In a time when a coach is fired for one bad season or skips town in favor of the next best gig, it's refreshing to come across a story like the one of Chunk Reid's.

On Jan. 15 at St. Vincent's in Savannah, Reid coached the Vidalia Lady Indians to victory. The win pushed the Lady Indians to 15-2 and 8-1 in Region 2, but the win was bigger than merely what their season's record indicated. For Reid, the win was monumental. It was his 850th as a girls basketball coach.

That win total in and of itself is a remarkable feat. In fact, it pushed Reid to within 12 wins of the state's all-time winningest high school girls basketball coach, Alvin Copeland, who retired from Northeast Macon with 862 career wins. Perhaps most impressive about Reid's run of longevity is that every single win has come while coaching the same program - the Lady Indians.

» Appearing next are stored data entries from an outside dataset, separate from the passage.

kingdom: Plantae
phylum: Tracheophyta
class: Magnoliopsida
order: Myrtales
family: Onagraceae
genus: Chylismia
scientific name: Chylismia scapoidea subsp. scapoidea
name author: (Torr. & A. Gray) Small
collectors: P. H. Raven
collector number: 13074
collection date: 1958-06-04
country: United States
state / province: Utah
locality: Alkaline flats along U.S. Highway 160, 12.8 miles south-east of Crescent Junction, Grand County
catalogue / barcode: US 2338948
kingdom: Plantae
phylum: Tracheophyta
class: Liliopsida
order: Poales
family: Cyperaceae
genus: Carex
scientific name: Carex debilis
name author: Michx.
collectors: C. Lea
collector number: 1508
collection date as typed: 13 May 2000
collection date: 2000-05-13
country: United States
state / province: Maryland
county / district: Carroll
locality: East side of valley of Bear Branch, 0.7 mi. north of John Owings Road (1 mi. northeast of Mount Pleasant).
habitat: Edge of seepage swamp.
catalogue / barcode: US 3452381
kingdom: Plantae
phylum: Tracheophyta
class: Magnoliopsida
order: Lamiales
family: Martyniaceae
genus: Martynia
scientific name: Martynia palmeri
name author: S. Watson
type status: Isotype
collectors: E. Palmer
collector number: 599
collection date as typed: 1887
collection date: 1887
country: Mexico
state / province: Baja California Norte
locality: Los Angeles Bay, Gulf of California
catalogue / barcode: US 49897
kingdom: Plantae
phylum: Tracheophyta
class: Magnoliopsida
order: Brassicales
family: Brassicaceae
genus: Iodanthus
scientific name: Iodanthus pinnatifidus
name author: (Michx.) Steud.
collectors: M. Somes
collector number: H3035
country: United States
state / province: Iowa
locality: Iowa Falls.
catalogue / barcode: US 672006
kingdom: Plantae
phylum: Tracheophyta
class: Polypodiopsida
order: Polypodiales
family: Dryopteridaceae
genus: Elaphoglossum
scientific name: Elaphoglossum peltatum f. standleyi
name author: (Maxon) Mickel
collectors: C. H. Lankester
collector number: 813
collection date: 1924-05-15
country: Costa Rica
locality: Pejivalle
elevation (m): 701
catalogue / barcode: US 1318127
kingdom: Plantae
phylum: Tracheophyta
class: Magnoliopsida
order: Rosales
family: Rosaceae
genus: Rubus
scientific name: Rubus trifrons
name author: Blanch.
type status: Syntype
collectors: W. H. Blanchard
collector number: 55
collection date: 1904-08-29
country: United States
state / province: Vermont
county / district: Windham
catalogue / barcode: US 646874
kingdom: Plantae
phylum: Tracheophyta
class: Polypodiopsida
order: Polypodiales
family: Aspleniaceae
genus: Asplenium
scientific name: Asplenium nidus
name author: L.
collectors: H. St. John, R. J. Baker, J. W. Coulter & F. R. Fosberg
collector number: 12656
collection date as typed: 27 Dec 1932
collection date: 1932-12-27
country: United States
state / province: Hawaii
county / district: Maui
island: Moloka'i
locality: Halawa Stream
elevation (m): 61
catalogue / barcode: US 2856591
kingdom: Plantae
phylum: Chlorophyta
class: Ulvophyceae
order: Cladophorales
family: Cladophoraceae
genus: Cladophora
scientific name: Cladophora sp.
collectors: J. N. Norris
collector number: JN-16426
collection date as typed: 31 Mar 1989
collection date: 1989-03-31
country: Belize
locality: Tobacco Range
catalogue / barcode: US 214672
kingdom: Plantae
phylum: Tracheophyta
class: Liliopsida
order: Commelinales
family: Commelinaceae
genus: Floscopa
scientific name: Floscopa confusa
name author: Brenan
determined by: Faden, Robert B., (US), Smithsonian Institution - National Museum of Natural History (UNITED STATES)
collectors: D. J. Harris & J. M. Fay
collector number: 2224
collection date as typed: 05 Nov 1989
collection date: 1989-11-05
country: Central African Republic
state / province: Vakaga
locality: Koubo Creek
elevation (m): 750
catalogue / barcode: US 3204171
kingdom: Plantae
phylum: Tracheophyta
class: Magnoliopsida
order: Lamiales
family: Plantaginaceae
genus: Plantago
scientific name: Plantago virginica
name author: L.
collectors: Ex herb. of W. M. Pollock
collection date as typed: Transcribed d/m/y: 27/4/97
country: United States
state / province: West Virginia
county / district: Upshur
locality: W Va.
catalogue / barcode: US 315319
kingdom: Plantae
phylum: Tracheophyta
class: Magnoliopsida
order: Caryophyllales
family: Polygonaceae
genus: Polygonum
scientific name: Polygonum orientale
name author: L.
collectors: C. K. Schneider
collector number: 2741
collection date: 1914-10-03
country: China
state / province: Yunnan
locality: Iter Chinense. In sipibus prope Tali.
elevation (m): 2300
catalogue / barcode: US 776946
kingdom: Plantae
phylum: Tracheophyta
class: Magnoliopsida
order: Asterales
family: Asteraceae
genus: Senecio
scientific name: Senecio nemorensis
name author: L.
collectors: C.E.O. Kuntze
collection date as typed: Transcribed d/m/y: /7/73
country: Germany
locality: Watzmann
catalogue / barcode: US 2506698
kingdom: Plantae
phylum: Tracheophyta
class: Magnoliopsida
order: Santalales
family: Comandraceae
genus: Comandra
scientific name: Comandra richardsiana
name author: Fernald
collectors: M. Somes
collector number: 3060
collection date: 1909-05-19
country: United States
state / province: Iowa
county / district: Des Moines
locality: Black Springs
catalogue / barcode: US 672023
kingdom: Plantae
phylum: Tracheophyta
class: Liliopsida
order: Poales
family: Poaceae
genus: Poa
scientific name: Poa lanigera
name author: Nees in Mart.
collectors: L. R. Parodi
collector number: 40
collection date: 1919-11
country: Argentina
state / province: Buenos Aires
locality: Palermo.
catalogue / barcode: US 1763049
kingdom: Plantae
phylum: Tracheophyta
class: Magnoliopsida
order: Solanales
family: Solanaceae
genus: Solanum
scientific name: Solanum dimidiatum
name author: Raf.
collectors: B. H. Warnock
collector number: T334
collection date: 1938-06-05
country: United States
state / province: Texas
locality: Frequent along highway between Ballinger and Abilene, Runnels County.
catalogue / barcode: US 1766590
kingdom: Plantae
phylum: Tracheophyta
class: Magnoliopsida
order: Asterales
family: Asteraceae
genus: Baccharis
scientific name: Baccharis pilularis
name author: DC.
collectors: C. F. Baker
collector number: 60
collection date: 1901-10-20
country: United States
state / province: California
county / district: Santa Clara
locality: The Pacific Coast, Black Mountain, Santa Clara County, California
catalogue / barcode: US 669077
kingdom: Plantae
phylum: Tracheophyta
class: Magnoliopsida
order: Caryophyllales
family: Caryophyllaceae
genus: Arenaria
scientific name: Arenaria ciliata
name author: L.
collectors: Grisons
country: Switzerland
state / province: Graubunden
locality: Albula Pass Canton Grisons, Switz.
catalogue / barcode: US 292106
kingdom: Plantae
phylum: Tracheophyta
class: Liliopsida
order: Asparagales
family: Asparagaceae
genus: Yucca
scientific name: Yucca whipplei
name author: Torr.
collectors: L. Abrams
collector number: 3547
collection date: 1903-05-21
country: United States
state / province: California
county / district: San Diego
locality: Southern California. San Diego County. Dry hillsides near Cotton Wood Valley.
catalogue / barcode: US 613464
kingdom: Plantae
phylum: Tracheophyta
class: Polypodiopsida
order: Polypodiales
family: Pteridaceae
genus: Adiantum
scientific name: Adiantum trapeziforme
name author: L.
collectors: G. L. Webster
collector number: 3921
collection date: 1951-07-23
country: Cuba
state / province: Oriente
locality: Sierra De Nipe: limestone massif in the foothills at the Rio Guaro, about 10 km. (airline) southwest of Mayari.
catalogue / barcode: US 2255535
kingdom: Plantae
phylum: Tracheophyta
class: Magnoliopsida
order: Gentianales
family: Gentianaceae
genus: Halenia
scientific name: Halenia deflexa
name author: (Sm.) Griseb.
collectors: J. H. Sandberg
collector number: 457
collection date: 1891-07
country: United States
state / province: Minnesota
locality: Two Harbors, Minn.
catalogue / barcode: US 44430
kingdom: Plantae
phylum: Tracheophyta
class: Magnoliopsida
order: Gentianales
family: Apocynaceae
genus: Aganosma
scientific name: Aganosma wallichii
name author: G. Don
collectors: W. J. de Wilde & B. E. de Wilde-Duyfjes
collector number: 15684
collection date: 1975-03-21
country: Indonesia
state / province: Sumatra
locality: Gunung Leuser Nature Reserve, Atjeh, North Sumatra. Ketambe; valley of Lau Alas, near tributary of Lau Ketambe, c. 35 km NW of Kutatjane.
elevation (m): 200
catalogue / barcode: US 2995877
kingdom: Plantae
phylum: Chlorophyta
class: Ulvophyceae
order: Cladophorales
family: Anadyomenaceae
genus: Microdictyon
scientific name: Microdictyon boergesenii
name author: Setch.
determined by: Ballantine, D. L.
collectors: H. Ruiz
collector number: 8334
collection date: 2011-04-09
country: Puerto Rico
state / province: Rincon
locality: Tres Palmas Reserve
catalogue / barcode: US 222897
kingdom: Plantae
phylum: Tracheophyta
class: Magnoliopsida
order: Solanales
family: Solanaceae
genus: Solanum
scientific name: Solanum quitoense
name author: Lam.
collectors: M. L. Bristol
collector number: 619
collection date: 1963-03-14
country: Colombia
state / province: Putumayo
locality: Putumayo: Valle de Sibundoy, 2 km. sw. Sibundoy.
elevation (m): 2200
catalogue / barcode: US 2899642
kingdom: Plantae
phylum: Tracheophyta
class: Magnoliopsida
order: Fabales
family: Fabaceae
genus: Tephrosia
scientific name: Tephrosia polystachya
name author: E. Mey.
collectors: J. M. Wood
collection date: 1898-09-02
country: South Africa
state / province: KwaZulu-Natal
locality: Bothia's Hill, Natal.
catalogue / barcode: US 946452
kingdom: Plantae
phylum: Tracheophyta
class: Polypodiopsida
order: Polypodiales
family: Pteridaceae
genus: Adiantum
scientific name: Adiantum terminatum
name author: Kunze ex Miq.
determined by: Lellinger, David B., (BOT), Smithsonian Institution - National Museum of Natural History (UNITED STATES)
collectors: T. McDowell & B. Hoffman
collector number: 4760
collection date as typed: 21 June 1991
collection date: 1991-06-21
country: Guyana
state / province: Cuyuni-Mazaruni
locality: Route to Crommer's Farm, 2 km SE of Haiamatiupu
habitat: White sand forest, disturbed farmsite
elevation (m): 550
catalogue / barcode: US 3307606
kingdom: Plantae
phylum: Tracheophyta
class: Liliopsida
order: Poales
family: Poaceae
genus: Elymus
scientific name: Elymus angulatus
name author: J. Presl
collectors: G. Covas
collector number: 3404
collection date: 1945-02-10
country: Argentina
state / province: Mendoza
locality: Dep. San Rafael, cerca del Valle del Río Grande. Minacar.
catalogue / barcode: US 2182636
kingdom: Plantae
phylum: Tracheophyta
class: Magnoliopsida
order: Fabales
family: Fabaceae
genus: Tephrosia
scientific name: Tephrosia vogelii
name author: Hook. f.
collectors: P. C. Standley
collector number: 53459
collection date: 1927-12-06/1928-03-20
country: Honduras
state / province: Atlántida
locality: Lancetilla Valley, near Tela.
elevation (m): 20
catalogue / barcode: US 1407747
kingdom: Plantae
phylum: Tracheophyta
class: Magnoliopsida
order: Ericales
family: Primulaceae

Reid took over the Lady Indians beginning with the 1970-71 season. Since then he's averaged nearly 19 wins a season and has won at least 20 games in 23 of those seasons - he's four wins away from another 20-win campaign this season. He's coached the Lady Indians to 10 region titles, 31 state tournament appearances and a state championship game appearance. The only accomplishment missing from his impressive resume is a state title.

Reid's coaching tenure with Vidalia is now in its fifth decade. Some of the players he's coached have gone on to have children that he's also coached. Vidalia is basically all he knows. He graduated from there in 1961 after lettering in both basketball and baseball.

After attending nearby Georgia Southern, he cut his teeth in coaching as an assistant on the Cochran football staff.

"I don't know (what drove me to coaching)," Reid said. "After high school, I just kind of felt like I'd like to get into coaching. Of course, I never dreamed I'd be coaching girls basketball."

A few years after his stint at Cochran, he returned to Vidalia for good, coaching baseball the '69 and '70 seasons and serving as an assistant on the football team's staff. Reid led his 1970 baseball team to the state finals. Then, at the start of the 1970-71 school year, there was a coaching vacancy within the girls basketball program. Reid accepted the position and has held it ever since.

Now he's on the verge of becoming the state's all-time winningest girls basketball coach.

"Time creeps up on you," said Reid, now 72. "You don't realize you've been it at that long. You don't think about it until someone starts asking you these questions (about career wins) and then it dawns on you.

"I've been doing this quite awhile, and I enjoy it."

After Vidalia's victory over McIntosh County Academy on Friday, Reid is now 10 wins away from the record with five regular season games remaining. If the Lady Indians can win those games and their region tournament - they won their region last season - that would be seven more wins, putting Reid within three of the record heading into the Class AA state tournament.

Three wins in the state tournament would not only tie the record for Reid, but would put the Lady Indians in the state championship game. That would mean a win in the title game would not only give him the record, but it would also give him his first state championship.

How special would that be for Reid and the Vidalia community?

"That would be amazing," said John Koon, who is in his 14th season as the Lady Indians' play-by-play announcer for WTCQ 97.7 FM.

"He wouldn't want to talk about that because he's focused on the next game and winning the region, but to win it with this bunch - with no seniors on the team - and to get that far and win state and break the all-time record, that would mean a lot more than just breaking the record in the middle of the season."